The ignorance and deafening prejudice of both couples has rubbed off on their children, all of which, save for Beau, are monsters. There is no substance to the characters of the children, so there the term “monster” is aptly used in this instance. Furthermore, Coogan’s acting counterparts are underutilized for the most part, particularly Sevigny as Barbara, who is only briefly on screen for a couple of flashbacks.
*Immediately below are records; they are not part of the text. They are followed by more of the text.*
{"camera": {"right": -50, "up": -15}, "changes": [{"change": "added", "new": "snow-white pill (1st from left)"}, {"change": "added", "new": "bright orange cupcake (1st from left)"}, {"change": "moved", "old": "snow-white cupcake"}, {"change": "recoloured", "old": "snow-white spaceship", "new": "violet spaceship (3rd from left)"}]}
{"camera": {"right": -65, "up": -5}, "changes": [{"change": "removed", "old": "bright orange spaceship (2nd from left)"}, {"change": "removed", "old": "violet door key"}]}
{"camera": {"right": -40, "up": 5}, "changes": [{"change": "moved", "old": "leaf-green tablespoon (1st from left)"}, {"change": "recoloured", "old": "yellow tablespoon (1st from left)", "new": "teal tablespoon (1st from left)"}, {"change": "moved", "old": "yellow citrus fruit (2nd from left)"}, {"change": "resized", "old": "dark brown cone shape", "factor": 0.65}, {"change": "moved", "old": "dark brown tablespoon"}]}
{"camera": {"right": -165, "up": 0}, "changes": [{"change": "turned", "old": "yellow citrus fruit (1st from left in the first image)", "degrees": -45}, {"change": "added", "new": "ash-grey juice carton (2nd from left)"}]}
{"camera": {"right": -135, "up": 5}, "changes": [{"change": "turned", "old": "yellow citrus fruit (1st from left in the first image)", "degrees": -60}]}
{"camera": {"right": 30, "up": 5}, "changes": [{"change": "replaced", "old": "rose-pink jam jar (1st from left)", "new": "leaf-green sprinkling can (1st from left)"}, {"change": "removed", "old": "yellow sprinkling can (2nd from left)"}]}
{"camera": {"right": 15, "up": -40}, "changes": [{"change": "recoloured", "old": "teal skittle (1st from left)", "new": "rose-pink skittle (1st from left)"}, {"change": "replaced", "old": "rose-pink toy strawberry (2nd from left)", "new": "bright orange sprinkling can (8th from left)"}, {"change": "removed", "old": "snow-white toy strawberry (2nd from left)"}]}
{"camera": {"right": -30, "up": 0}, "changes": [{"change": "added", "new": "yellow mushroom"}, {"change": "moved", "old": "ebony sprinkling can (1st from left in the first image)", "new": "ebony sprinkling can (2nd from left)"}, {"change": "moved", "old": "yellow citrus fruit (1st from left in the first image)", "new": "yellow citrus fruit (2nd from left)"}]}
Paul, along with every other character in this film, is overtly racist, although they would fervently deny it. This is a scary form of racism that Moverman covers throughout the film, one characterized by a seemingly benign, unwitting racism. It is a poison that still infects half of the United States today, a sentiment lingering from years of bitterness after the confederates lost the American Civil War. The truth is, Coogan does not know who he is, feeling intellectually superior while saying that history cannot compete with the likes of Facebook, Instagram, YouTube, Skype, Tinder, etc. He has a point. History seemingly has no meaning to the youth of today, through his eyes. The theme of technology as a form of isolationism has become almost cliche, but Coogan’s Paul is so smart, he articulates it with ease and style. This feeling of resentment towards youth fuels Paul’s anger and racism, and heightens his unprovoked prejudice towards his African-American nephew. Earlier in the film, a self-proclaimed pacifist, Paul’s foggy mind turns everyone against it by the end. The aforementioned hostility Paul has for his family explodes onto screen in the film’s climax. The film ends rather abruptly with Paul’s ramblings of the devolution of humans as “apes with phones,” and, to Moverman’s credit, this left the audience speechless. There were very few claps when the credits rolled. There was a piercing silence, likely due to confusion, bafflement, and an overwhelming consumption of unnecessary emotional agony. “The Dinner” is a difficult film to watch, but, it is well worth seeing solely for Coogan’s revelatory performance.
“The Dinner” is produced and distributed by The Orchard. The film had its Berlinale debut on Feb. 11, and has yet to receive a release date.